Moderatorin wird Stewardess: N24 hat Wetterbericht an Air Berlin verkauft

Moderatorin Miriam Pede als Air-Berlin-Stewardess. Unten rechts wird der Hinweis „Dauerwerbesendung“ eingeblendet. Foto: nh

Der Nachrichtensender N24 hat seinen Wetterbericht in eine Dauerwerbesendung umgewandelt: Mehrmals täglich präsentiert Moderatorin Miriam Pede unmittelbar nach den Nachrichten das Wetter in der blau-roten Stewardessen-Uniform von Air Berlin.

Die Fluggesellschaft ist seit Langem Werbepartner des 2004 gegründeten Senders. Wurde seitdem lediglich mit einem kurzen Einspieler auf das Wetter hingeleitet, zieht sich das Sponsoring jetzt durch die gesamte Präsentation. So sind auf der Wetterkarte auch Reiseziele wie Sylt und Usedom zu finden – die dortigen Flughäfen werden von Air Berlin angeflogen.

Pede, die Journalismus studiert und als Redakteurin für verschiedene Radio- und Fernsehsender gearbeitet hat, wird zur Air-Berlin-Botschafterin. Sie begrüßt die Zuschauer mit Sätzen wie „Das Wetter ist zum Davonfliegen und ich empfehle Ihnen Bangkok“ und weist auf weitere Sonderangebote hin.

Rechtlich ist an dieser neuen Form der Verzahnung von Werbung und Information nichts auszusetzen – auf dem Bildschirm wird vorschriftsmäßig das Wort „Dauerwerbesendung“ eingeblendet. Einige Zuschauer zeigen sich dennoch irritiert: „Wer sich als ernsthafter Nachrichtensender verkaufen will, sollte auf solche Sonderwerbeformen verzichten oder sich darauf einstellen, zukünftig möglicherweise nicht (mehr) als seriös gelten zu können“, kommentiert eine Zuschauerin in einem Internetforum zur Sendung.

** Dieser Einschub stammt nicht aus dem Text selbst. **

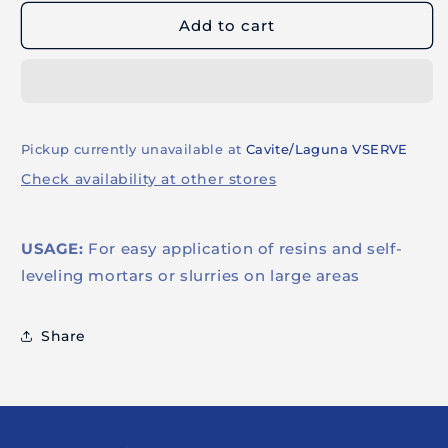
MACHINE
MACHINE
Add to cart
(SINGLE)
(SINGLE)
Pickup currently unavailable at
Cavite/Laguna VSERVE
Check availability at other stores
USAGE:
For easy application of resins and self-
leveling mortars or slurries on large areas
Share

N24-Sprecherin und Marketingleiterin Kristina Faßler sieht kein Glaubwürdigkeitsproblem: „Air Berlin ist unser jahrelanger Partner. Die Dauerwerbesendung sehen wir als konsequenten nächsten Schritt. Wir finden, es ist eine intelligente Form der Werbung, weil der Zuschauer Informationen bekommt, die er wirklich gebrauchen kann.“

Auch wenn Reiseziele angepriesen werden, ändere sich nichts am Nutzwert: „Wir vermelden schließlich nicht Sonne statt Regen, nur weil das vielleicht besser passen würde.“ Um eine klassische journalistische Leistung handele es sich ohnehin nicht, da die Daten von externen Dienstleistern geliefert und lediglich wie von Air Berlin gewünscht aufbereitet werden.